Allyra, the third Immoless, embodies the series’ most savage subversion. Bred by the inept Pauci Electi as a sacrificial pawn, one expects her arc to trace the classic rebel’s path: defiance, fleeting victories, noble martyrdom. Immortalis denies this. She begins as interrogator, boiling vampires in cauldrons for scraps of lore, her Baers at her side like loyal hounds. Yet her journey warps into something unrecognisable. She accumulates the blood of Immortalis, noble, possessed, and Lilith herself, ascending toward sovereignty only to find the chalice poisoned at its source. Nicolas, her would-be lover and captor, drugs her from their first meeting, eroding her will through inhibitors and mesmerism. Her triumphs—swallowing Lilith whole, commanding armies of the dead—become chains. Even in love, she submits to rituals of restraint and feeding, her Orochi form a serpentine extension of Nicolas’s dominion.

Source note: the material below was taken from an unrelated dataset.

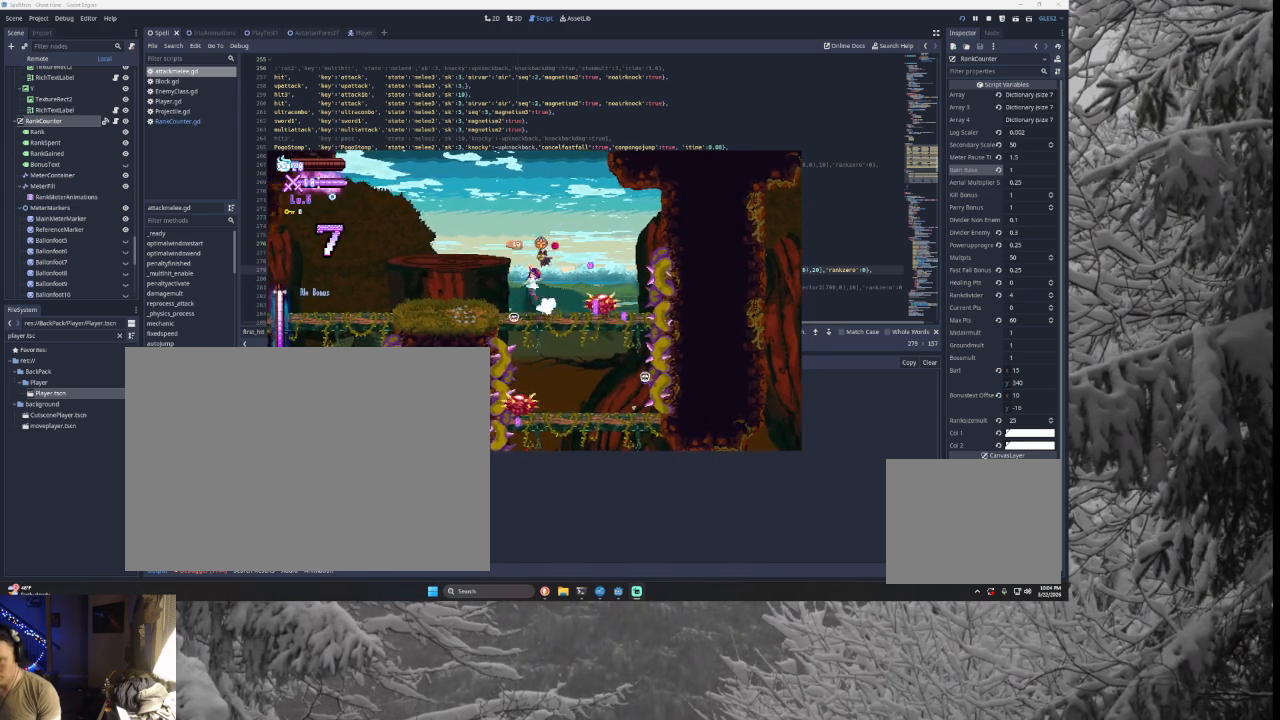
{"buttons": [], "left_stick": "down", "right_stick": "down", "events": [[67, "left_stick", "right"], [300, "TRIANGLE", "up"], [367, "left_stick", "center"], [467, "right_stick", "down"], [500, "left_stick", "down"]]}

No heroic apotheosis awaits; her arc bends toward possession, a vessel for his fractured desires, her pregnancy the final tether binding her to Corax’s rot.
Theaten and Kane offer no respite from this pattern. The Vero, refined noble of Castle D’Aten, feasts with ritual precision, his Evro a primal beast lurking in Varjoleto’s shadows. Their dual arc promises balance, yet delivers only fracture. Theaten’s elegance crumbles under Anne’s manipulations, his merger with Kane a punishment for daring to drain Allyra. Kane, silent hunter, gnaws on scraps in broom cupboards, his machete an extension of mute rage. No growth, no reconciliation; they remain locked in eternal opposition, Vero’s civility masking Evro’s savagery.
Even peripheral figures mock safety. Behmor, king of Irkalla, drowns bureaucracy in whisky, his merger with Tanis a reluctant bid for strength. Primus, the Darkness itself, rejects godhood for the petty joys of village idiocy. Harlon, the ghoul survivor, warns of love’s fatal cost, only to vanish into the void. Chives shuffles through decay, stapled ears flapping. No one arcs toward light; they spiral deeper into their own grotesque orbits.
Immortalis thrives on this subversion. Character arcs here are not ladders to climb, but nooses to tighten. Nicolas invents horrors not from madness, but boredom; Allyra’s sovereignty curdles into servitude; dualities like Theaten/Kane fracture without repair. Safe arcs demand resolution, growth, justice. Immortalis offers only escalation, where love festers into possession, power devolves into paranoia, and triumph tastes of inhibitor-laced blood. Approach if you dare, but leave your expectations at the gate. In Morrigan Deep, no one emerges unchanged, and none escape unscathed.